◆ **HOW TO COMPLETE THIS TASK**: Reproduce the data below verbatim, starting at the line containing "Where does the" and continuing through the final line of the data, with both ends included. Omit the pictures from your answer.

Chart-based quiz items
= = = =

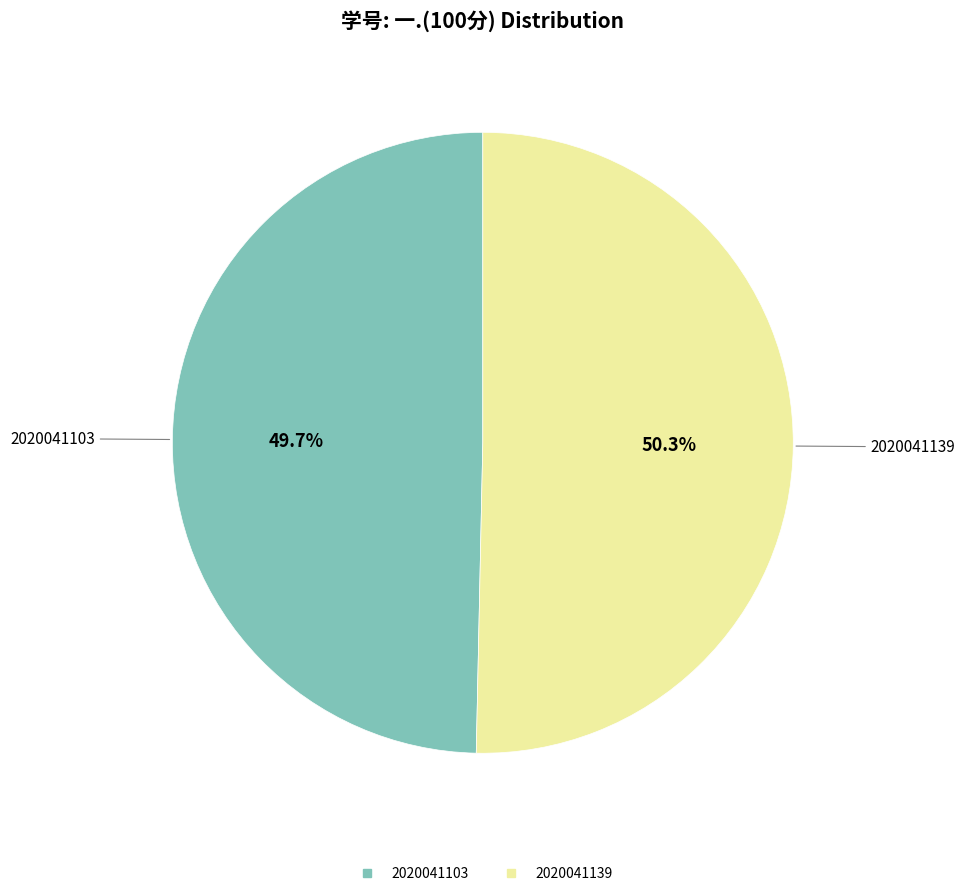

How many slices are in this pie chart?

2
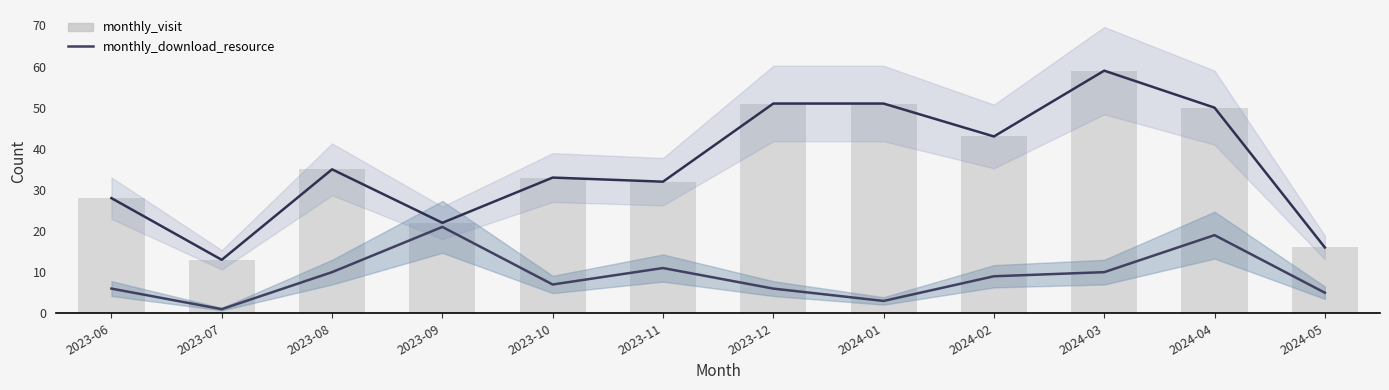

List the series in order of their overall mean, lowest first.

monthly_download_resource, monthly_visit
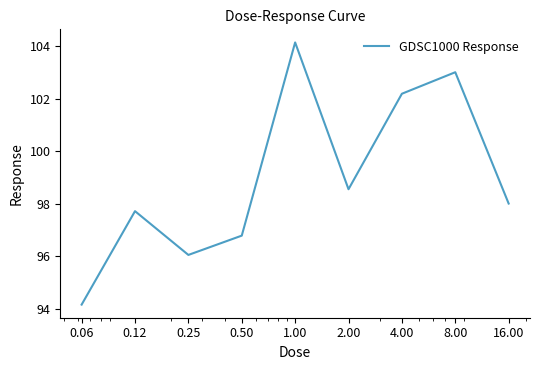

What is the maximum value shown in the chart?

104.1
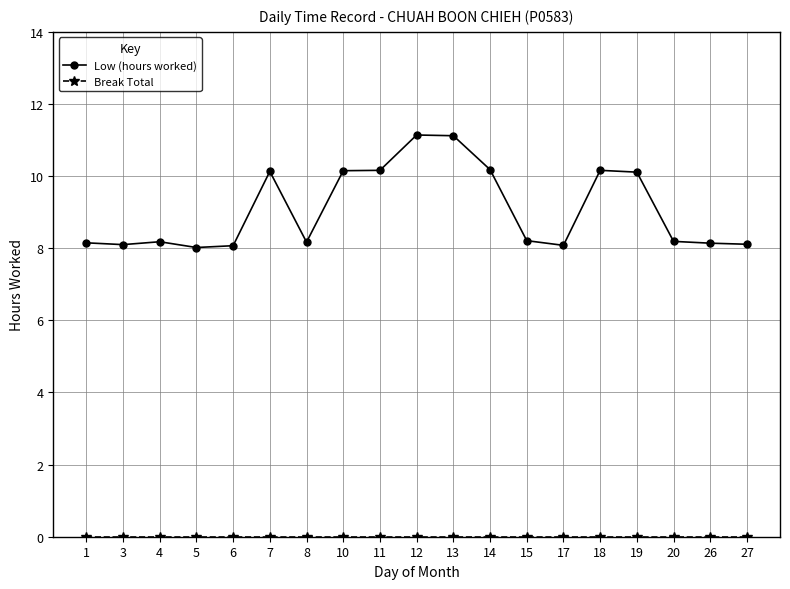

What is the difference between the highest and lowest values at 26?

8.1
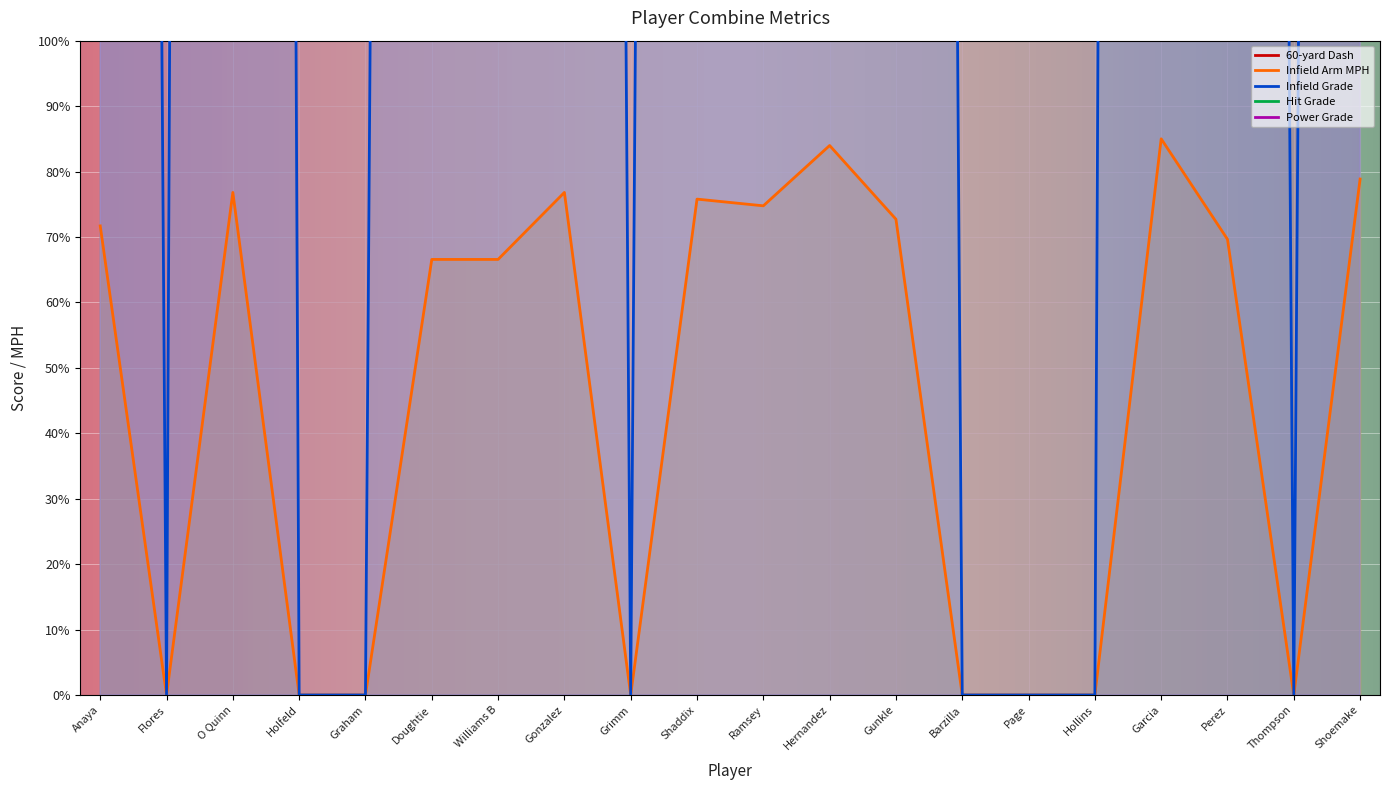

Where does the Infield Grade series first go above 1416?

Anaya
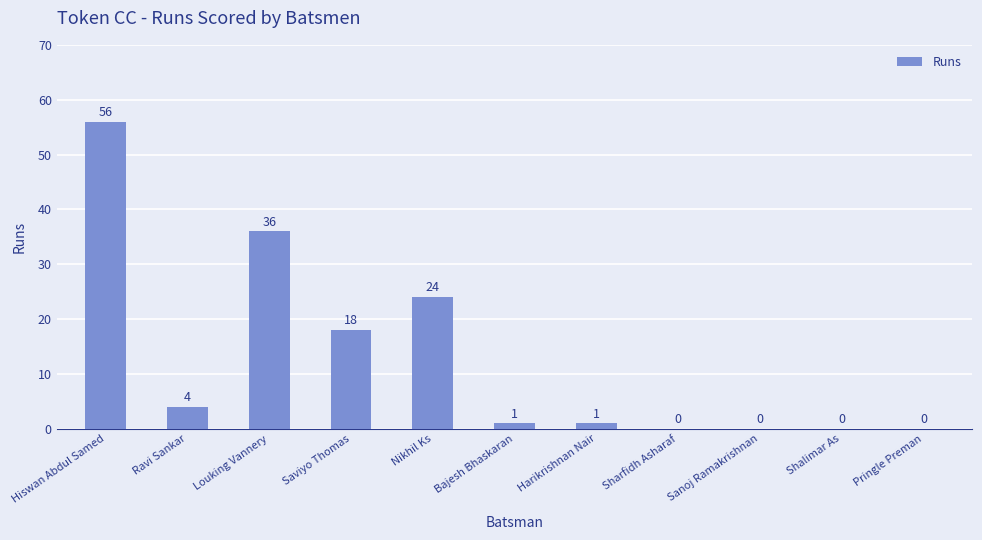

At which label does the data first exceed 1?

Hiswan Abdul Samed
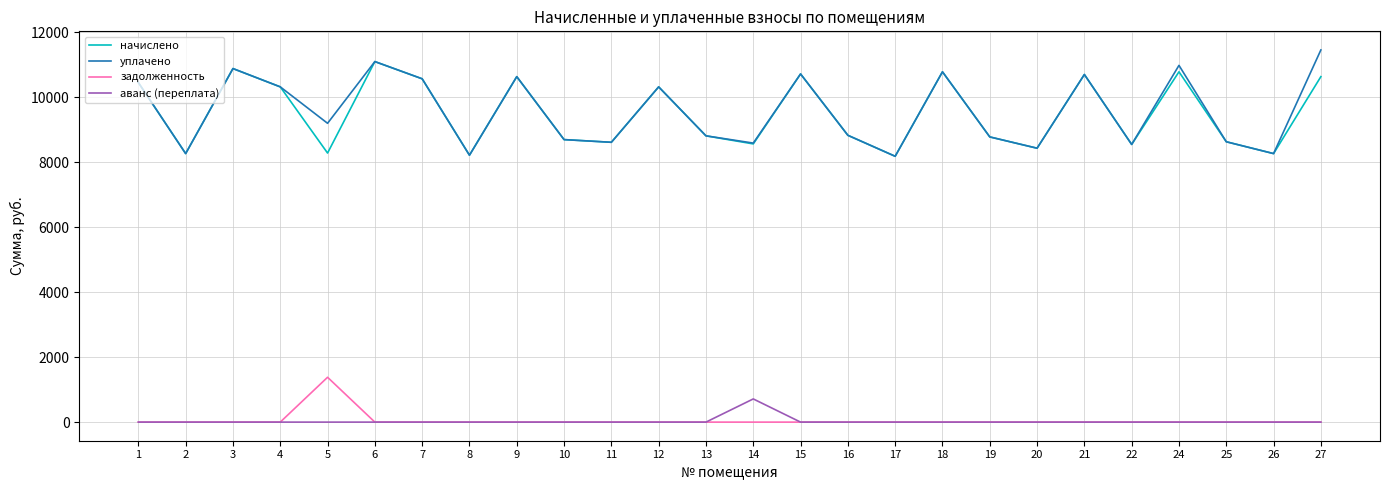

What is the maximum value shown in the chart?

11453.3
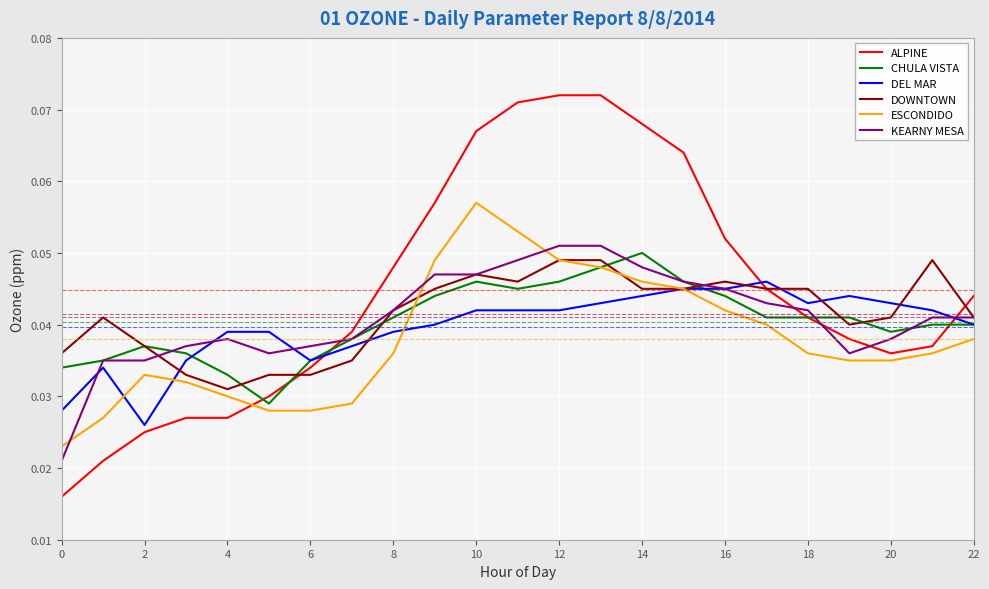

Which series has the largest total across all categories?

ALPINE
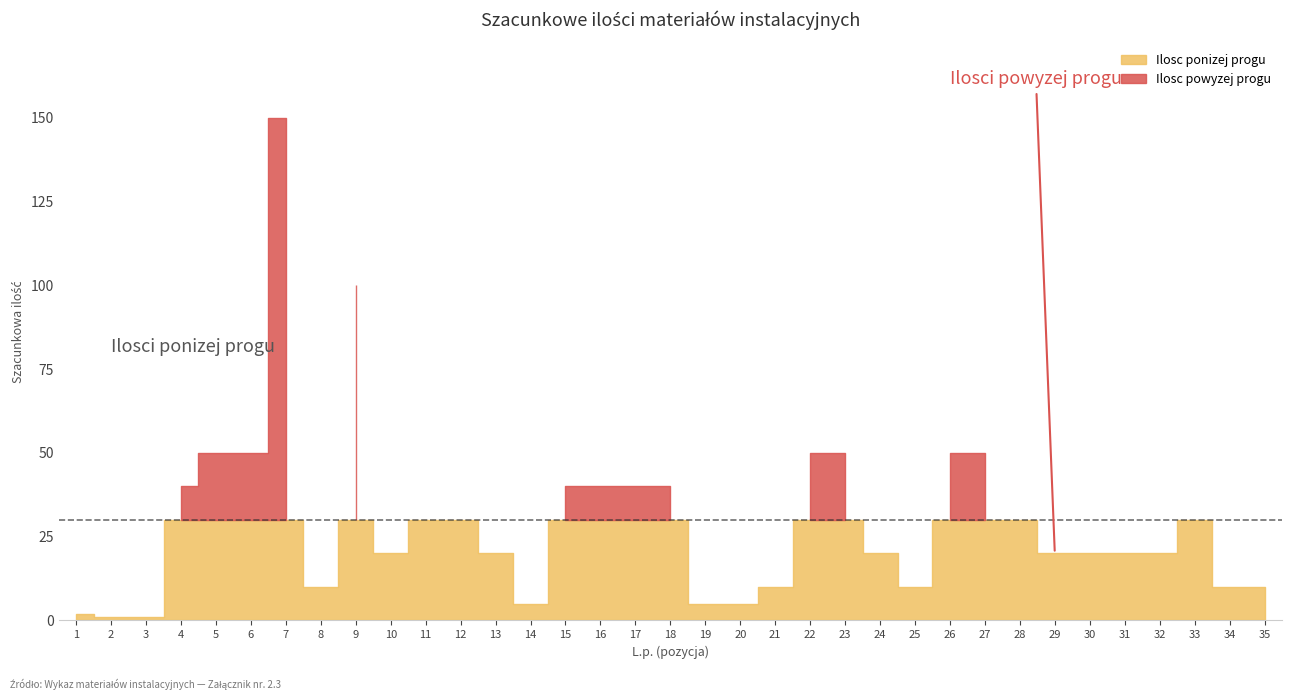

Does the chart have visible grid lines?

No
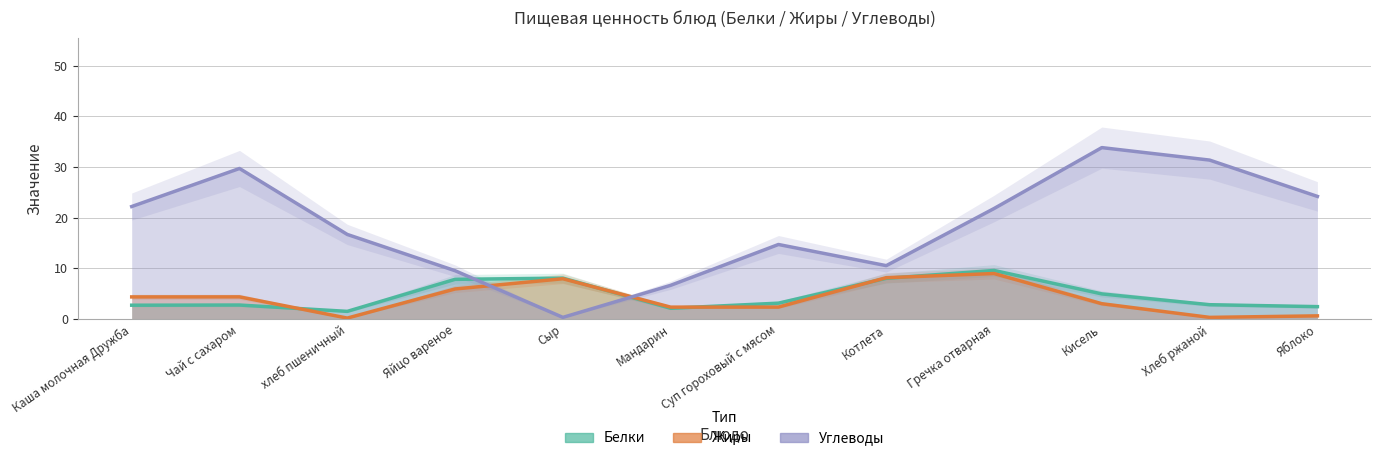

What is the label of the 4th point from the left?

Яйцо вареное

= = = =

◆ **WRITTEN ANSWER**:
Where does the Infield Grade series first go above 1416?

Anaya

At which label does the data first exceed 1?

Hiswan Abdul Samed

What is the maximum value shown in the chart?

11453.3

Which series has the largest total across all categories?

ALPINE

Does the chart have visible grid lines?

No

What is the label of the 4th point from the left?

Яйцо вареное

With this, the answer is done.